1. The derivative of a constant times a function is the constant times the derivative of the function.

   1. Apply the product rule:

      $$\frac{d}{d x} f{\left(x \right)} g{\left(x \right)} = f{\left(x \right)} \frac{d}{d x} g{\left(x \right)} + g{\left(x \right)} \frac{d}{d x} f{\left(x \right)}$$

      $f{\left(x \right)} = x$; to find $\frac{d}{d x} f{\left(x \right)}$:

      1. Apply the power rule: $x$ goes to $1$

      $g{\left(x \right)} = \cos^{3}{\left(x \right)}$; to find $\frac{d}{d x} g{\left(x \right)}$:

      1. Let $u = \cos{\left(x \right)}$.

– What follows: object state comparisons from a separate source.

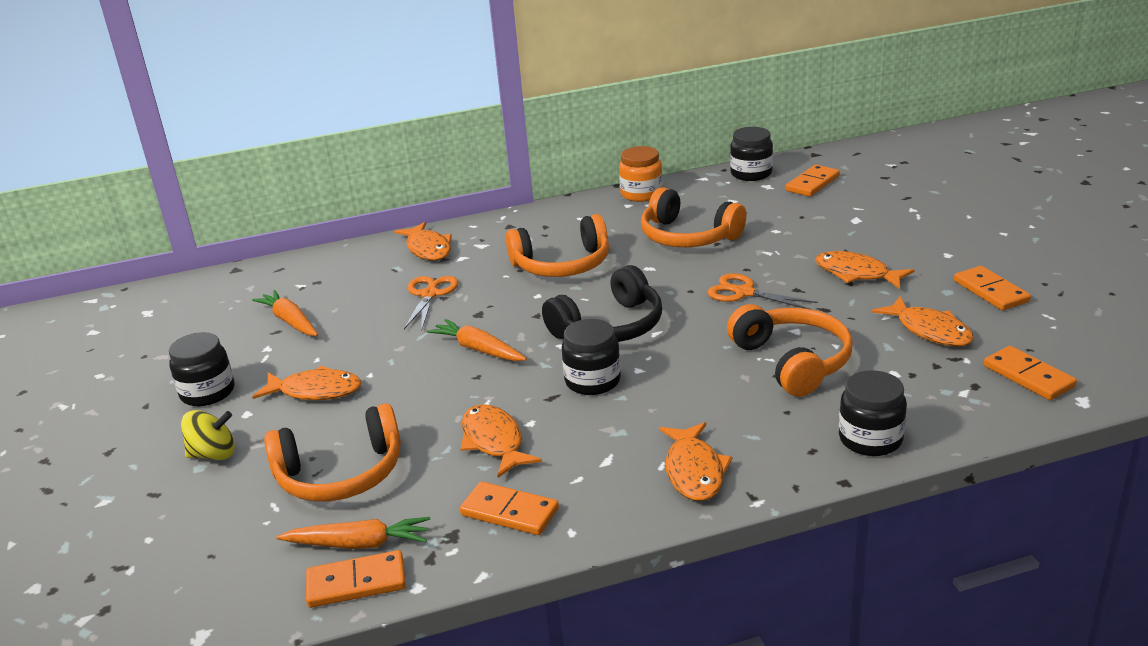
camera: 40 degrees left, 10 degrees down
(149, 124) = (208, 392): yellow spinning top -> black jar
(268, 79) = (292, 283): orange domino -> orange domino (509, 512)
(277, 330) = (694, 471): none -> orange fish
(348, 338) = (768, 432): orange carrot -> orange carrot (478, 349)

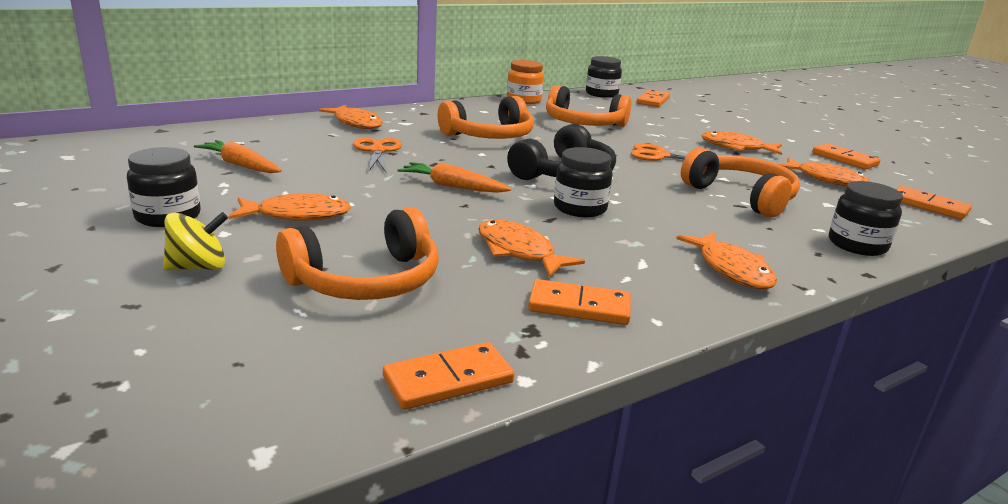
camera: 20 degrees left, 5 degrees down
(359, 544) = (427, 342): orange carrot -> none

      2. Apply the power rule: $u^{3}$ goes to $3 u^{2}$

      3. Then, apply the chain rule. Multiply by $\frac{d}{d x} \cos{\left(x \right)}$:

         1. The derivative of cosine is negative sine:

            $$\frac{d}{d x} \cos{\left(x \right)} = - \sin{\left(x \right)}$$

         The result of the chain rule is:

         $$- 3 \sin{\left(x \right)} \cos^{2}{\left(x \right)}$$

      The result is: $- 3 x \sin{\left(x \right)} \cos^{2}{\left(x \right)} + \cos^{3}{\left(x \right)}$

   So, the result is: $- 12 x \sin{\left(x \right)} \cos^{2}{\left(x \right)} + 4 \cos^{3}{\left(x \right)}$

2. Now simplify:

   $$4 \left(- 3 x \sin{\left(x \right)} + \cos{\left(x \right)}\right) \cos^{2}{\left(x \right)}$$

The answer is:

$$4 \left(- 3 x \sin{\left(x \right)} + \cos{\left(x \right)}\right) \cos^{2}{\left(x \right)}$$